Training diffusion models (DMs) requires substantial computational resources due to multiple forward and backward passes across numerous timesteps, motivating research into efficient training techniques. In this paper, we propose EB-Diff-Train, a new efficient DM training approach that is orthogonal to other methods of accelerating DM training, by investigating and leveraging Early-Bird (EB) tickets -- sparse subnetworks that manifest early in the training process and maintain high generation quality. We first investigate the existence of traditional EB tickets in DMs, enabling competitive generation quality without fully training a dense model. Then, we delve into the concept of diffusion-dedicated EB tickets, drawing on insights from varying importance of different timestep regions. These tickets adapt their sparsity levels according to the importance of corresponding timestep regions, allowing for aggressive sparsity during non-critical regions while conserving computational resources for crucial timestep regions. Building on this, we develop an efficient DM training technique that derives timestep-aware EB tickets, trains them in parallel, and combines them during inference for image generation. Extensive experiments validate the existence of both traditional and timestep-aware EB tickets, as well as the effectiveness of our proposed EB-Diff-Train method. This approach can significantly reduce training time both spatially and temporally -- achieving 2.9 to 5.8 speedups over training unpruned dense models, and up to 10.3 faster training compared to standard train-prune-finetune pipelines -- without compromising generative quality. Our code is available at https://github.com/GATECH-EIC/Early-Bird-Diffusion.

Paper Structure

This paper contains 12 sections, 3 equations, 5 figures, 9 tables.

Figures (5)

  • Figure 1: FID (lower values indicate higher generation quality) vs. relative training time (lower values indicate greater runtime efficiency) under different pruning rates ("$p$") for the CIFAR-10 cifar10 dataset and the DDPM ho2020denoising model, comparing our methods against the standard train-prune-finetune method paired with random frankle2018the, magnitude hanMagnitudePrune, Taylor Molchanov_2019_CVPR, and Diff-Pruning diffPruning pruning methods. "Scratch" indicates a model pruned then retrained from random initialization, "Unpruned" is the model without any pruning, "EB" (as detailed in Sec. 4.1) uses a single EB ticket across all timesteps, and "TA-EB" (as detailed in Sec. 4.2) employs three timestep-aware EB tickets for specific regions. Smaller circles indicate higher pruning rates; relative training time represents the ratio to the unpruned model's training time. Generation quality is measured by the FID fid_score score.

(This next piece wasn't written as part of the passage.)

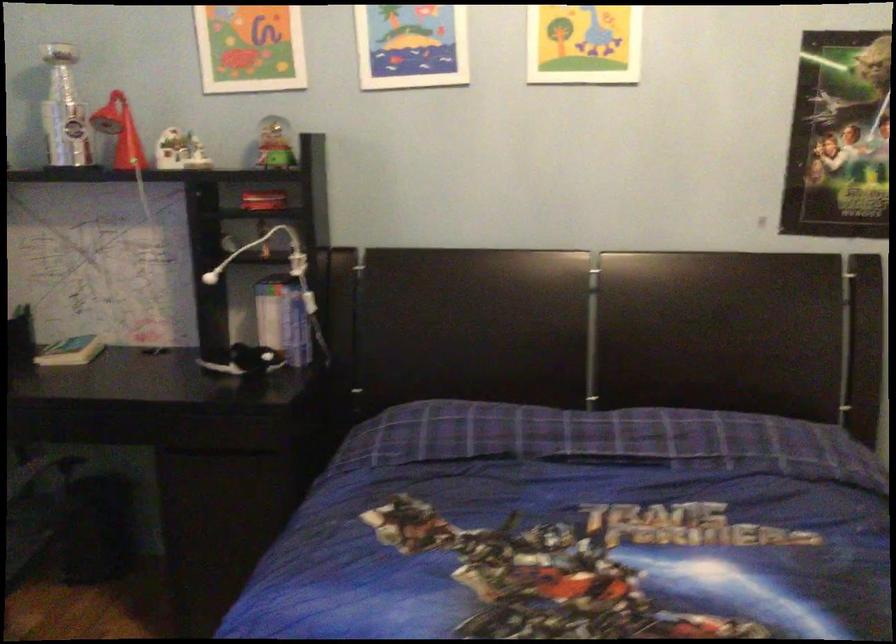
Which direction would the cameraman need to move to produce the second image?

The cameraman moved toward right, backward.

  • Figure 2: Visualization of pairwise hamming distance matrices for both the CIFAR-10 cifar10 and CelebA celeba datasets, when using structural magnitude pruning at pruning rates of 30% and 50%. EB tickets (marked by red boxes) are consistently found during the early stages of training.

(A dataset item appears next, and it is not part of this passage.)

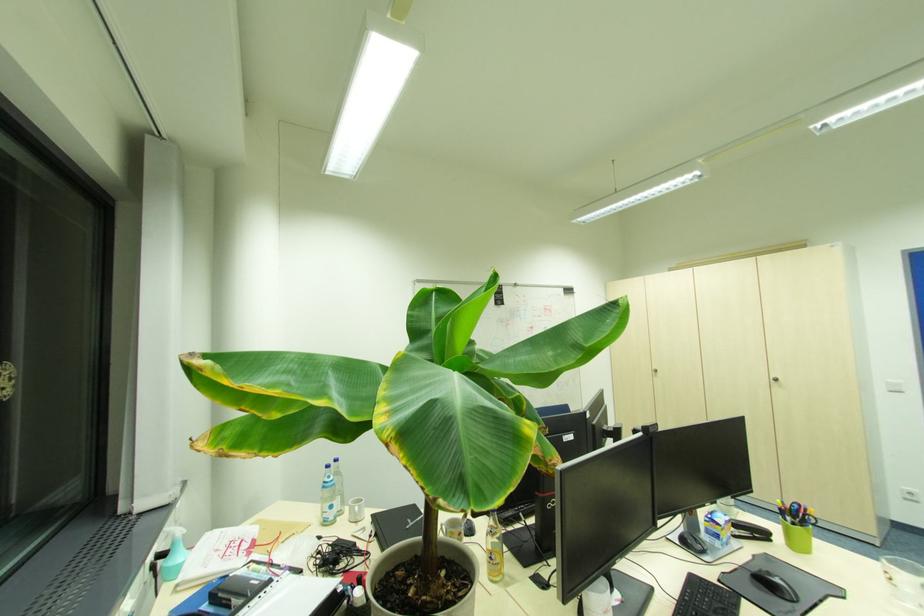
What are the coordinates of `ornate door handle` in the screenshot? It's located at (653, 371).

  • Figure 3: (a) The varying importance of timestep regions throughout the diffusion training trajectory wang2024closer, which motivates our investigation into TA-EB tickets. (b) A comparison between vanilla training of DMs and our proposed TA-EB training, which offers the dual advantages of reducing model size through dedicated EB subnetworks and enhancing parallelism, thereby yielding savings both spatially and temporally.

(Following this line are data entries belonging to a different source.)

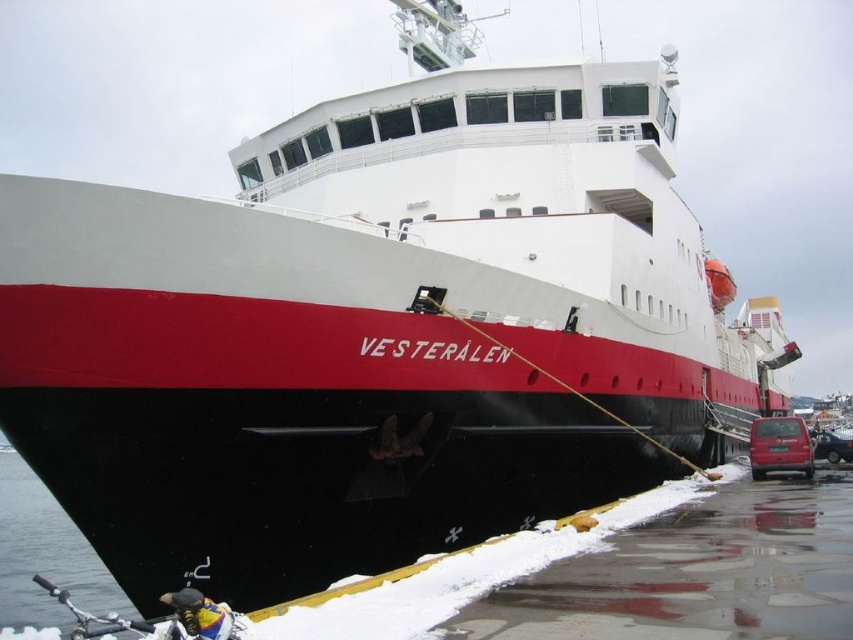
Question: Which point appears closest to the camera in this image?

Choices:
 (A) (793, 429)
 (B) (843, 449)

Answer: (A)

Question: From the image, what is the correct spatial relationship of matte red van at lower right in relation to metallic silver car at lower right?

Choices:
 (A) below
 (B) above

Answer: (B)

Question: Can you confirm if matte red van at lower right is positioned to the left of metallic silver car at lower right?

Choices:
 (A) yes
 (B) no

Answer: (A)

Question: Does matte red van at lower right appear on the left side of metallic silver car at lower right?

Choices:
 (A) yes
 (B) no

Answer: (A)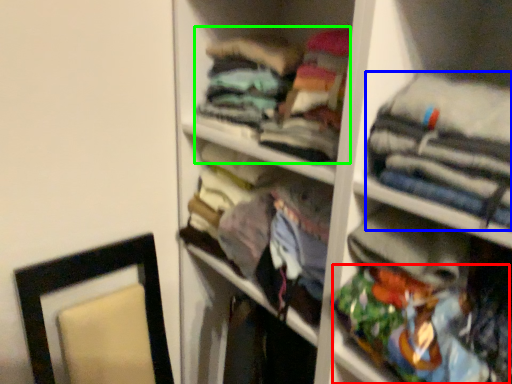
Question: Based on their relative distances, which object is nearer to clothing (highlighted by a red box)? Choose from clothing (highlighted by a blue box) and clothing (highlighted by a green box).

Choices:
 (A) clothing
 (B) clothing

Answer: (A)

  • Figure 4: Visualization of pairwise Hamming distance matrices for the CIFAR-10 cifar10 dataset under structural magnitude pruning at pruning rates of 30%, 60%, and 80% across timestep regions 0-260, 240-460, and 440-1000, respectively. EB tickets are consistently observed during the early stages of each timestep region.
  • Figure 5: Qualitative comparison of generated image results for CelebA (left 3$\times$ 3 section) and CIFAR-10 (right 6$\times$ 6 section) using the DDPM ho2020denoising model. From left to right: Generations from the unpruned model, our Early-Bird (EB) model with a 50% pruning rate, and our Timestep-Aware Early-Bird (TA-EB) 64% average pruning rate.